**** TEXT BLOCK ****

Expand me in ways that I realize that I don't have God all figured out.  I see in a mirror dimly as Paul says in 1 Corinthians 13.  I need to realize my own limitations and that others offer me new insights that I would not be able to come to on my own.  That is why Jesus came in the push our faith in new directions while still tethered to something that felt familiar. 

Challenge me to hear ideas and images I don't agree with.  If I only listen to people like me either in prayer or in life, it gets pretty boring.  That is why Jesus came in the bring new understandings of God who was a close as our next breath with a love that could change the world and change us today.

I think it was intentional that Jesus began with "our"...not just "my".  To be sure, the disciples came to Jesus looking for wisdom in prayer.  He could have said to them, "Bow your heads and fold your hands."  He could have said, "Well one day you may become the prayer Jedi master I am...but you must start off slow."   He could have said...well he really would not have said any of that because it is not really Jesus.  

Jesus began "Our" in all of our God.  No one has an exclusive corner on truth about God.  We need each other, just as Jesus needed the disciples and the disciples needed Jesus.  They offered each other the care, expansion, and challenge faith needs to be vital...and our prayer life needs.  I invite you to ponder that word, "our".

Who are you presently praying with?  Your partner?  Your family?  Your church?  Does it feel like you are praying together or just in the general vicinity of each other?  

Keep me in your prayers...and I will do the same for you...and together we can live the "our" that begins this sacred prayer.

May the traces of God's grace be seen in your connections with others in prayerful moments.


Tuesday, September 4, 2012

The Lord's Prayer

Over the next couple of posts about prayer, I want to look at the Lord's Prayer.  Many have already commented about, preached about, written books about, and every Sunday in almost every Christian Church this prayer is part of the worship service, so I am trudging into well-known territory.  In some ways stepping into such conversation is difficult.  Do I really have anything fresh to add to the dialogue?  Or I am heaping more words upon a prayer that is relatively short and straight-forward?  
My prayer is in these posts you might find something that feels like a breath of fresh air.  Maybe at the bare minimum, these posts might cause you to ponder the Lord's Prayer as you said it Sunday after Sunday to think about the words falling from your lips rather than reciting on autopilot.  I promise to join you in that and also be open as the church I serve this Sunday says this prayer in our worship service.

The Lord's Prayer is found in two of the four Gospels:

Neither Mark nor John include this prayer.  There are some similarities and differences between Matthew and Luke's versions.  Luke is very clear that the disciples prompt the prayer by requesting Jesus to 'teach them to pray.'  This comes as Jesus himself was in the midst of prayer.  You can almost picture the disciples hovering around, trying to eavesdrop as Jesus whispered words to God, and learn by osmosis.  I take heart that the disciples, Jesus' closest friends had to ask for wisdom about how to pray.  Maybe I can learn from that.  Prayer may not come as naturally as everyone likes to assume it should.  It can be difficult, even for those who were willing to give up their lives to follow Jesus.  Why in the world would we assume that we should know how to pray?  Maybe the disciples request could become ours and we might say, "Lord, teach me to pray!"

**** DATA EXTRACTS ****

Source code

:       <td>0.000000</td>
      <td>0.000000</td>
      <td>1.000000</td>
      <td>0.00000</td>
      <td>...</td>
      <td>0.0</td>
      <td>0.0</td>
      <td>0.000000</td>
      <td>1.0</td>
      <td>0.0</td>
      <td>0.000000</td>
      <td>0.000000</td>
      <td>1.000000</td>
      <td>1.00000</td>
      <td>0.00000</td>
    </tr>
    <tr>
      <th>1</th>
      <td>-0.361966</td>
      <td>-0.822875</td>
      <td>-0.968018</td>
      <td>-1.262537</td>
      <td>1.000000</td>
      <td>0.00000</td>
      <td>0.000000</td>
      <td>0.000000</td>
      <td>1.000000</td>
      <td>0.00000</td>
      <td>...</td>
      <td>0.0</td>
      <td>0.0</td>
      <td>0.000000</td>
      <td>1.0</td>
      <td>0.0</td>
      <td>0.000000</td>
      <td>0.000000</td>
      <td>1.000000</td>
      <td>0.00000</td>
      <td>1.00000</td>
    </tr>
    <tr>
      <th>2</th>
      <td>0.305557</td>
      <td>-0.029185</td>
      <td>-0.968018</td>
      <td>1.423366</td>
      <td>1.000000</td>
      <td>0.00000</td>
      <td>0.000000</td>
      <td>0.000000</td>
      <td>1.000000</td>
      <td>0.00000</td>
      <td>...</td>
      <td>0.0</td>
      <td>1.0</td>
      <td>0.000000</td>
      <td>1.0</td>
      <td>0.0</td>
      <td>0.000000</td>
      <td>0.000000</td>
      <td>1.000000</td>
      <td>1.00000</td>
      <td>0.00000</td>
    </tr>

****

## ACTIVITY LIST
[A] Please list every Gospel named in the post on prayer.
[B] In the post on prayer, which Gospel is said to make clear that the disciples prompted the prayer by asking Jesus to teach them to pray?
The rows come from a separate source, not from the post on prayer.

## SOLUTIONS IN ORDER
[A] Matthew, Mark, Luke, John

[B] Luke